As I unlocked my brand spankin’ new, white 2004 GMC Trailblazer, I gazed at my personalized license plate: “ERIN8” next to a Michigan State Spartan ‘S’. My parents followed through with, yet another, promise. If I received a full-ride scholarship to college, they would buy me any car I desired to bring on campus for my sophomore year. This white trailblazer was exactly what I wanted. Interrupted in my thoughts by my phone ringing, my mom reminded me to drive very carefully; that it’s a “white out” and car accidents have already been reported all over the news. She proceeded to tell me that road visibility is severely reduced due to the snow and sunshine. With a fresh storm the night before, the ground had a beautiful glisten. I reassured my mom that I would drive slowly and carefully.
I opened the driver’s side door, and reached across the middle console to swap my bags for my sunglasses. I inserted my key, turned on the ignition, and was ready to head home.
My mom was right. The visibility was extremely reduced on the roads. It did not help that over the course of the previous 6 months I had reached my lowest weight; a number I had not seen on the scale since I was 13 years old. I was surviving on very little. Somehow. But I assured myself I would be able to drive home.
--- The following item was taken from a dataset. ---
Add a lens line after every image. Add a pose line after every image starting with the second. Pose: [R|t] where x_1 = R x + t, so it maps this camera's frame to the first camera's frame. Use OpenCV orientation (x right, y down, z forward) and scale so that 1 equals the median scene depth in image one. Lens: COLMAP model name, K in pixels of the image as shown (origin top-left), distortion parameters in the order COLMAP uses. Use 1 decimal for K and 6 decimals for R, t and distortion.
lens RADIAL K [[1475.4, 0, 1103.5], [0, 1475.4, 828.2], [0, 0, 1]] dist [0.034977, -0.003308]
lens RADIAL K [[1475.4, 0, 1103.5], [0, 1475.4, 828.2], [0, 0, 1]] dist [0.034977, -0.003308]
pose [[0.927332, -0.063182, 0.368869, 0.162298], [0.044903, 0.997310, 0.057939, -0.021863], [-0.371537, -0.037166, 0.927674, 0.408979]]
I was only seven miles in when I passed mile marker 110 on I-96 east. I had 54 miles to go until I would pull up on the driveway to be greeted by my very worried parents. Worried for multiple reasons: my health, my happiness, my driving long distances alone, my consumption of calories, or lack thereof, and much more.
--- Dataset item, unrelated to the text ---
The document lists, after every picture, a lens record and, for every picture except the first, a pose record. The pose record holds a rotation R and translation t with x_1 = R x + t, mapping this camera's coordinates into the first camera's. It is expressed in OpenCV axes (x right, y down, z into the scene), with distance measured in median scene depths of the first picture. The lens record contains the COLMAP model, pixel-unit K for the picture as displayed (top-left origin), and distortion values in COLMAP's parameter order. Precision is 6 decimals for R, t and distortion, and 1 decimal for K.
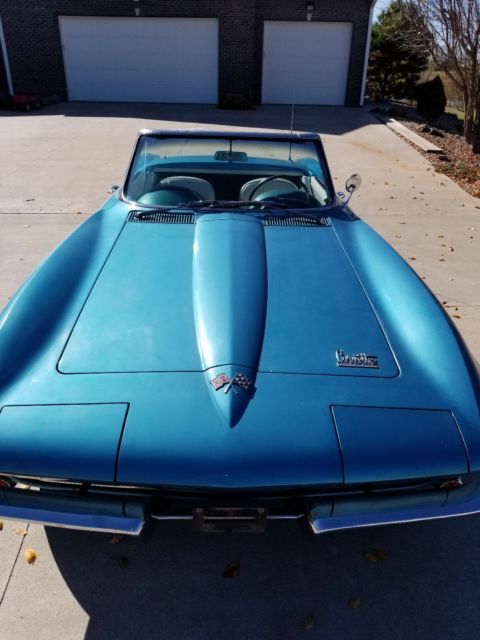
lens RADIAL K [[495.6, 0, 234.6], [0, 495.6, 320.2], [0, 0, 1]] dist [0.059399, -0.111604]
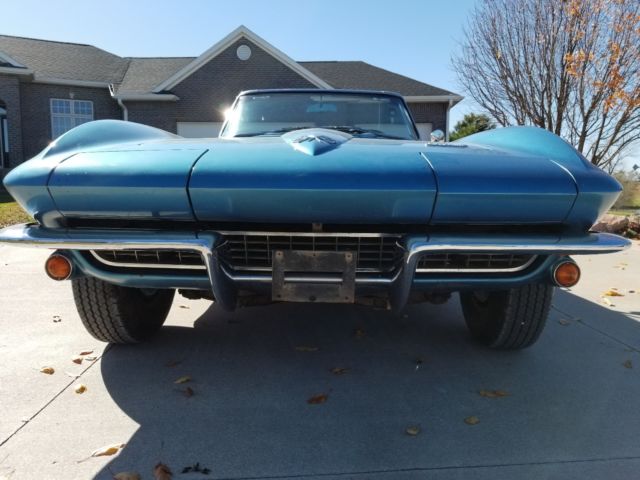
lens RADIAL K [[495.6, 0, 320.0], [0, 495.6, 240.0], [0, 0, 1]] dist [0.059399, -0.111604]
pose [[0.999639, -0.010909, -0.024567, 0.019537], [0.001130, 0.930194, -0.367066, 0.557675], [0.026857, 0.366906, 0.929870, 0.136166]]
“Come on, Erin. Once you get to exit 133, it opens up to three lanes.” And that is all I remember thinking before I heard a knock on my window. “Hi. I am an off-duty firefighter. I would like to help you. Are you able to open your door?” With my face embedded in airbags, my cellular phone flown under my seat, and my shattered sunglasses across the inside of my windshield, I somehow managed to open my door.
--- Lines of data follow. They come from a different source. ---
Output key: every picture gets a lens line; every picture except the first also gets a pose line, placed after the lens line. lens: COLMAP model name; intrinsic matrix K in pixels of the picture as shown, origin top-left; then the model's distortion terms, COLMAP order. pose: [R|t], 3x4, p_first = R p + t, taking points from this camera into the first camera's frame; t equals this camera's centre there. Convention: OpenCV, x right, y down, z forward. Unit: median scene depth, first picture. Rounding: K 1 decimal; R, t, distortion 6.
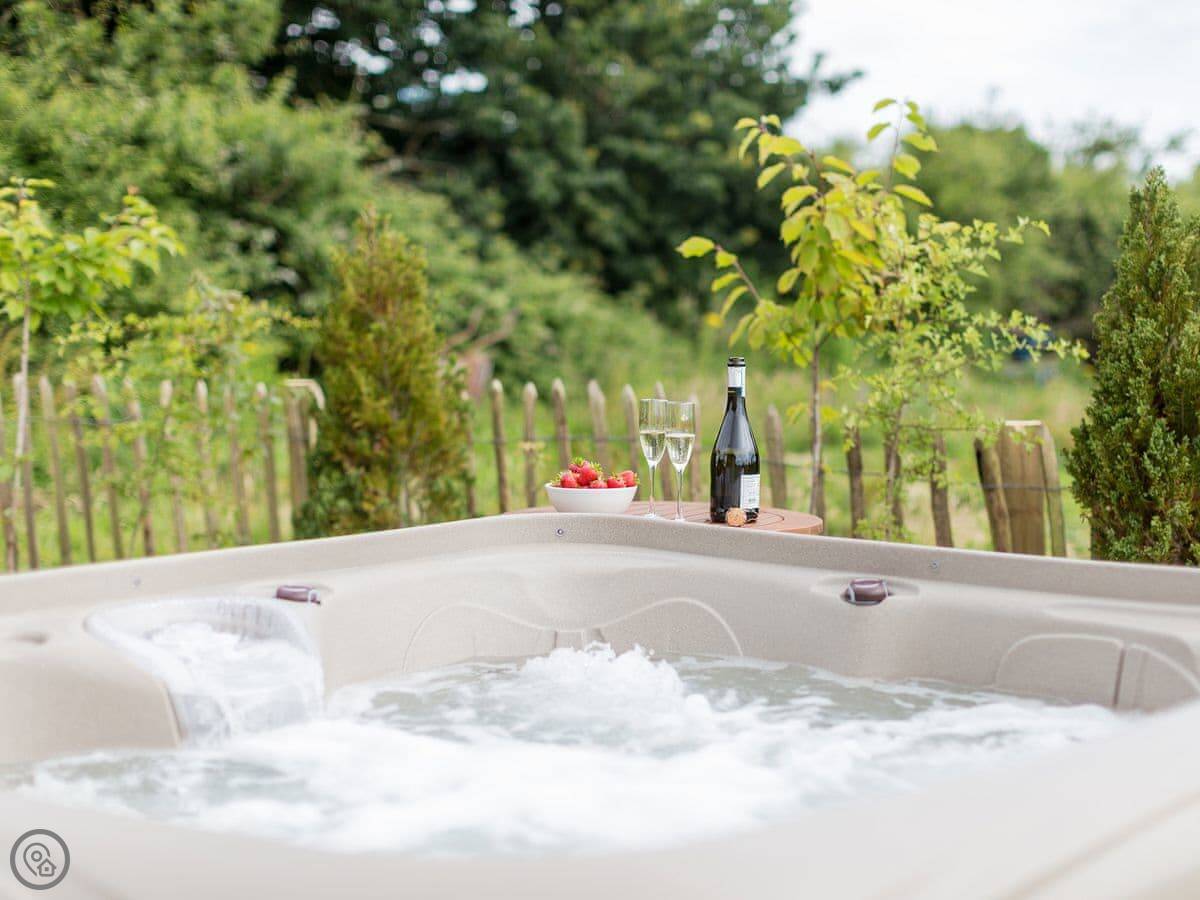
lens RADIAL K [[1787.7, 0, 600.0], [0, 1787.7, 450.0], [0, 0, 1]] dist [-0.002586, 0.028175]
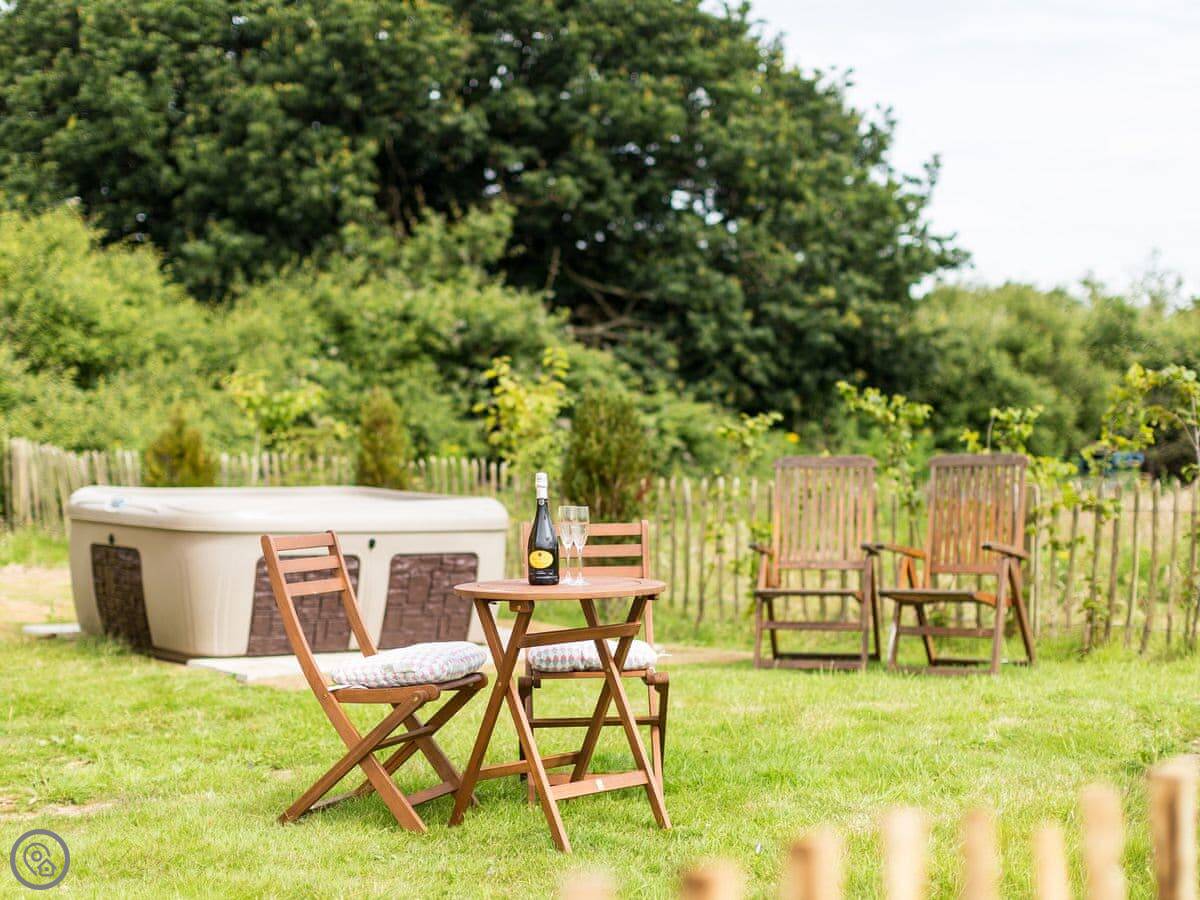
lens RADIAL K [[1787.7, 0, 600.0], [0, 1787.7, 450.0], [0, 0, 1]] dist [-0.002586, 0.028175]
pose [[0.973724, 0.018206, -0.227004, 0.205782], [-0.032691, 0.997650, -0.060218, 0.025550], [0.225374, 0.066057, 0.972030, -0.373136]]
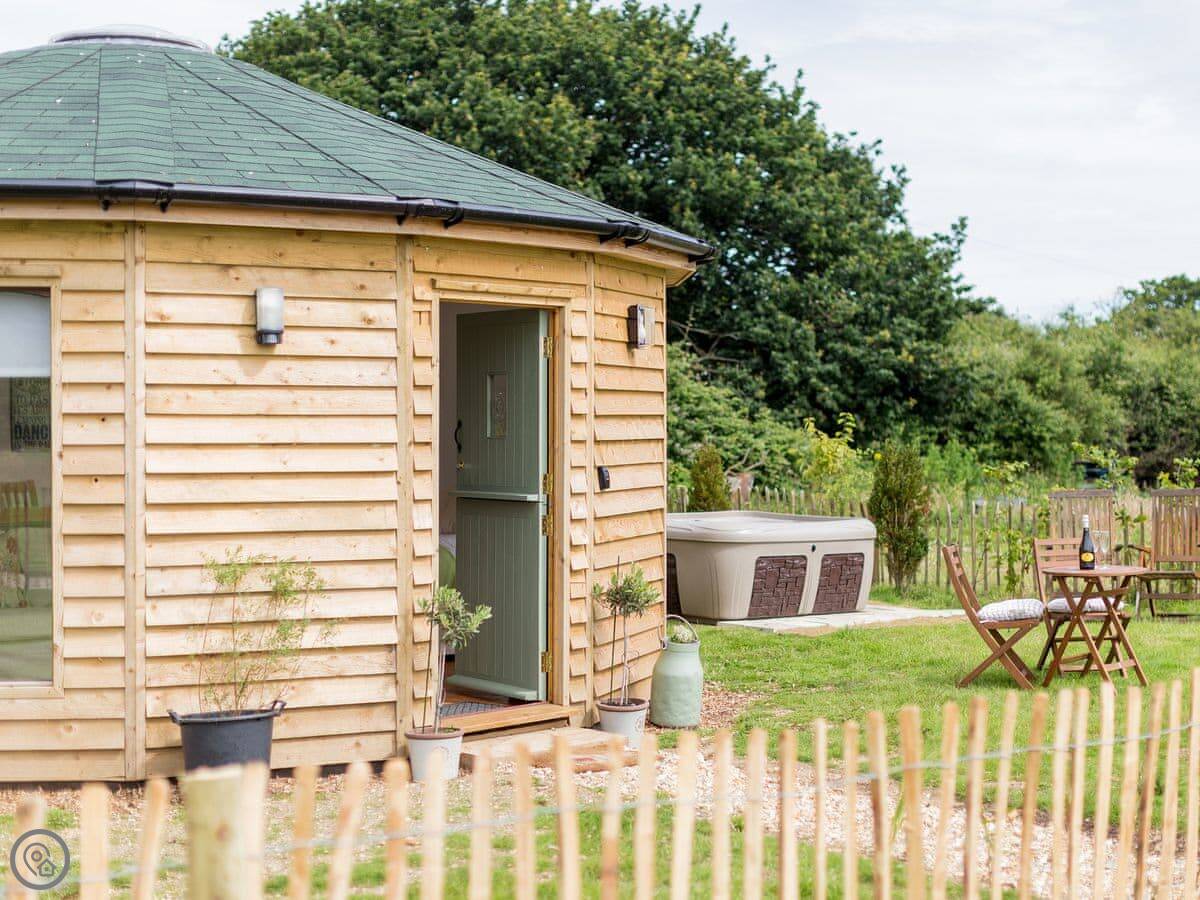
lens RADIAL K [[1787.7, 0, 600.0], [0, 1787.7, 450.0], [0, 0, 1]] dist [-0.002586, 0.028175]
pose [[0.986649, 0.009464, -0.162585, 0.067780], [-0.019223, 0.998099, -0.058556, 0.028390], [0.161722, 0.060899, 0.984955, -0.708396]]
“What have I done now? I have been fighting an illness called, obsessive-compulsive disorder with a control in eating. I have become so underweight that I am emaciated and clinically depressed, and now I have crashed my brand new car.”
He sounded muffled, but I was able to hear the man say he already called 9-1-1. “Do you have your cell phone? I would like to call your mom or dad to let them know,” he asked. Scrambling to reach for my phone, I saw blood dripping from my nose.
“Hi. This is an off-duty firefighter. I am sitting on 96 east with your daughter here waiting for an ambulance. She is ok, but her car is totaled; destroyed to the wheel well, not drive able, and will need to be towed. She will be transported to St. Joseph Mercy hospital in Livingston County… Some blood and she is very out of it… Yes, I would drive there directly,” I heard the man relaying to my father. “She is very lucky she survived this crash.”
I cried even harder. Was it even possible to disappoint my parents any more than I already have over the last several months? How could this have happened? I know I was tired, but how could I have done this? Was I this sick? This weak? This lethargic? What is my dad going to even say when he sees me?
Rock bottom. This was it. At 106 pounds, up six from a month ago, I was a depressed, anorexic appearing college Division I student-athlete with a brand new Trailblazer completely totaled. Bruised from head to toe, possibly with a broken nose, my body ached. My mind ached. I continued to weep harder and harder, and loud enough for the world to hear me.